The world was created “good”… you’ve got to start there. Something went terribly wrong and a curse of injustice and chaos came to bear upon reality, a curse which set off a pattern which should, by all means, have ended in death. The God who created the world interrupted the patterns and entered climatically and authentically into history in Jesus. He lived so contrary to the powers that be, the powers which perpetuated those patterns (spiritual and temporal ones), that they killed him just like they did everyone else who did not align with their authority. As such, Jesus' death was not a sacrifice TO God, it was a sacrifice OF God. Mysteriously in Jesus, God was dying the death of a political revolutionary, the death of a criminal, the death of one utterly subject to the powers of sin and death—he died our death—and joined us in the darkest and most shameful place in human experience.
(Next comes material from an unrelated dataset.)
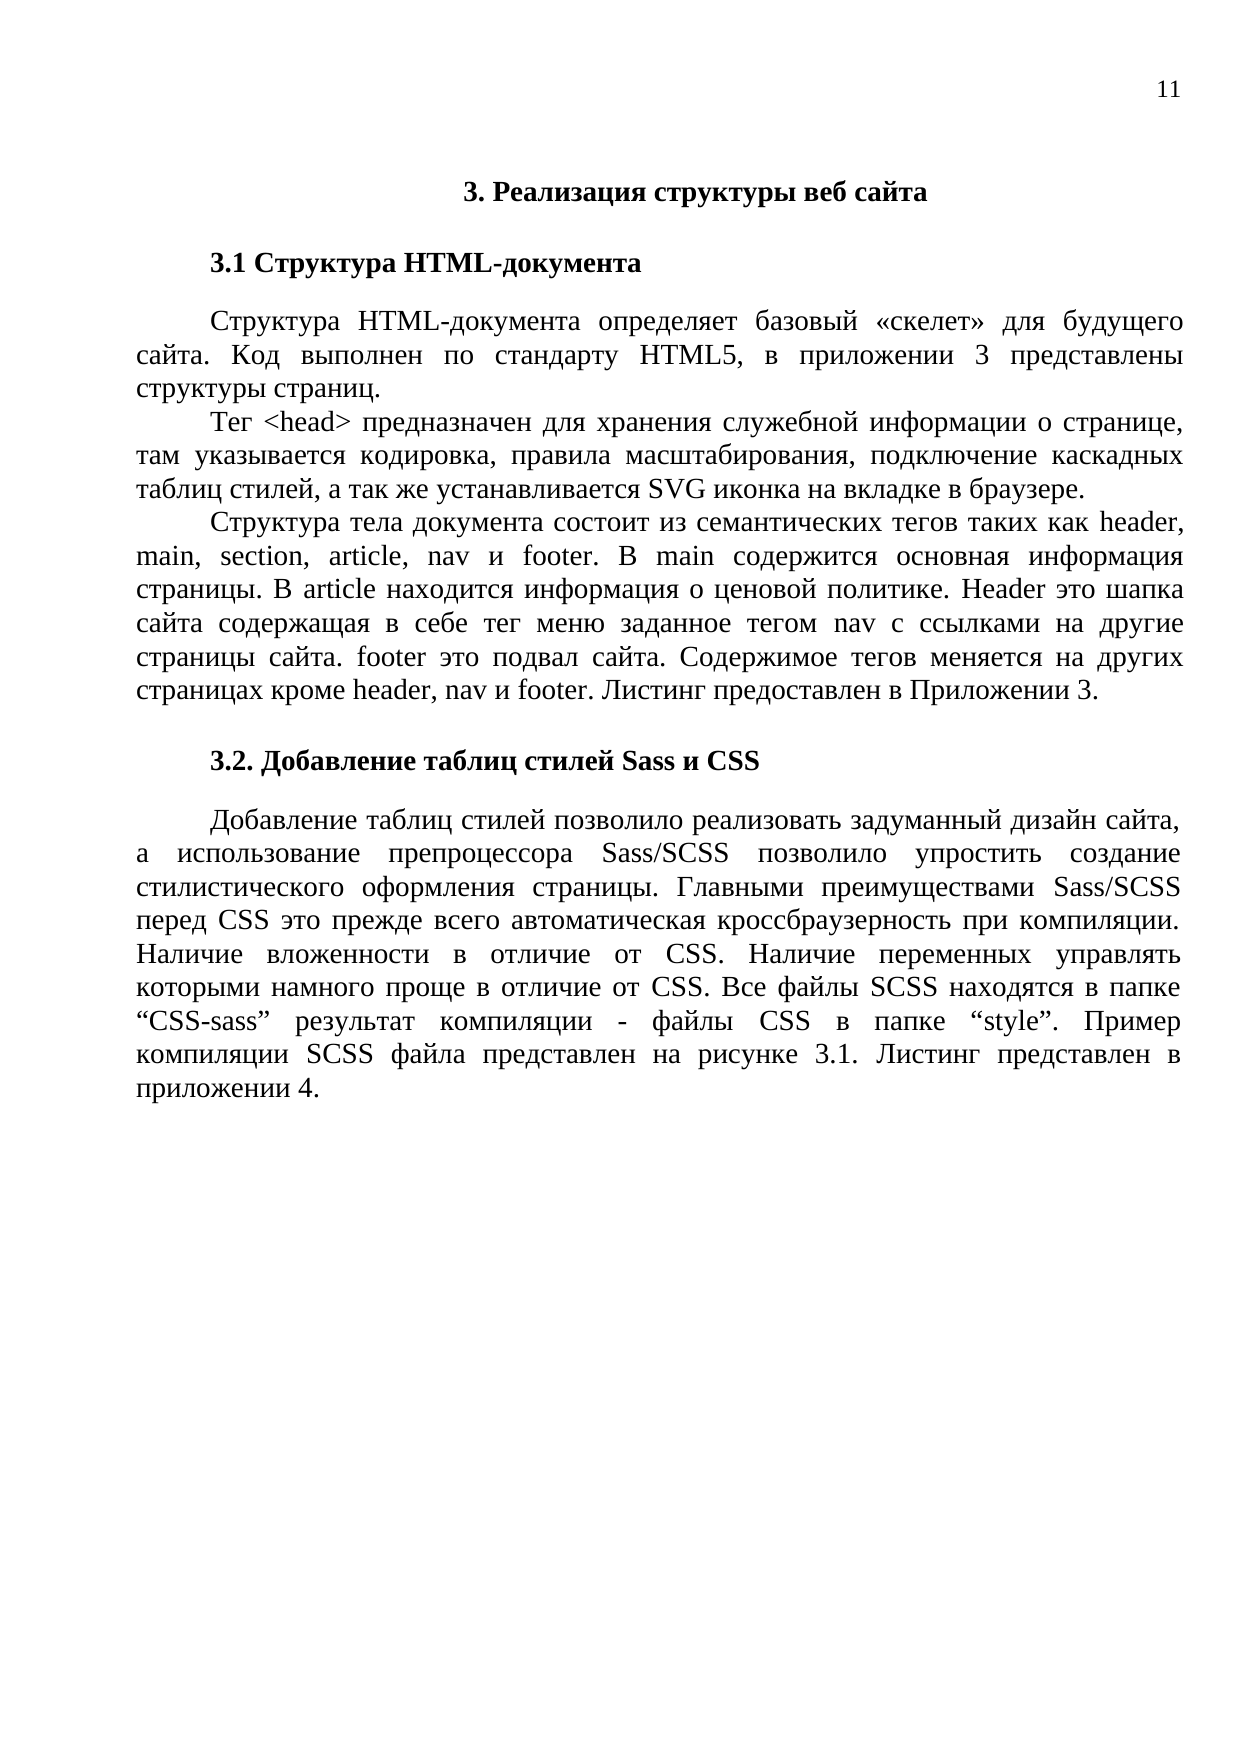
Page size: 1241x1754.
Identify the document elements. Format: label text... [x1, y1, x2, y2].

But as we should have expected through an awareness of the narrative of which Jesus is a part, God breaks through the patterns of the curse and defeats death in resurrection, proclaiming simultaneously that crucified people are not cursed and that history does not end in death and darkness. Yes, Jesus died for our sins, for the ones of which we are victim and the ones of which we are perpetrators, to say once and for all that we are not cursed, that our sin is not essential to us, and that there is no place in us that is too dark for redemption. Yes, we are forgiven, forgiven and now empowered to live out our forgiveness. God, died in failure, met us in our failure, and therein set off a new pattern, a counter-intuitive pattern, one than ends not in death but in resurrection. God's presence in death is the beginning of that pattern and thus resurrection is unintelligible in isolation from crucifixion.

Could God have accomplished this in any other way? Not really... The cross was not the means to an end… the cross was the end in itself. There’s no happy way of authentically entering in to the darkest and most shameful place in human history and experience in order to say, “me too” and “it is finished.” The cross is reality. Jesus’ presence there is God’s presence there, God’s presence in reality, and as such it is redemption. When the God of liberation enters reality, when God hangs on a cross, crucifixion MEANS resurrection. God had to assume it in order to redeem it.

It doesn't stop there... the cross is not just some cosmic thing. We're invited into the same pattern. The pattern of entering reality and claiming Christ's victory there. It's not exactly "substitutionary" because Jesus said, "as I've been sent, I'm sending you." The follower of Jesus is invited to bring restoration through giving live (especially rather than taking it), we are invited to engage in the suffering of others, much like Mother Theresa and exactly like Jesus, in order to say, "me too... you're not cursed." And we trust that by engaging in this pattern, our end is not death but resurrection.
I'm sure that there's something terribly wrong with my explanation and that I've got a few Christian friends who are willing to point it out, but I think that such a narrative approach to the question of the cross is much better and more healthy than some of the systematic ones I've heard in the past. What do you think?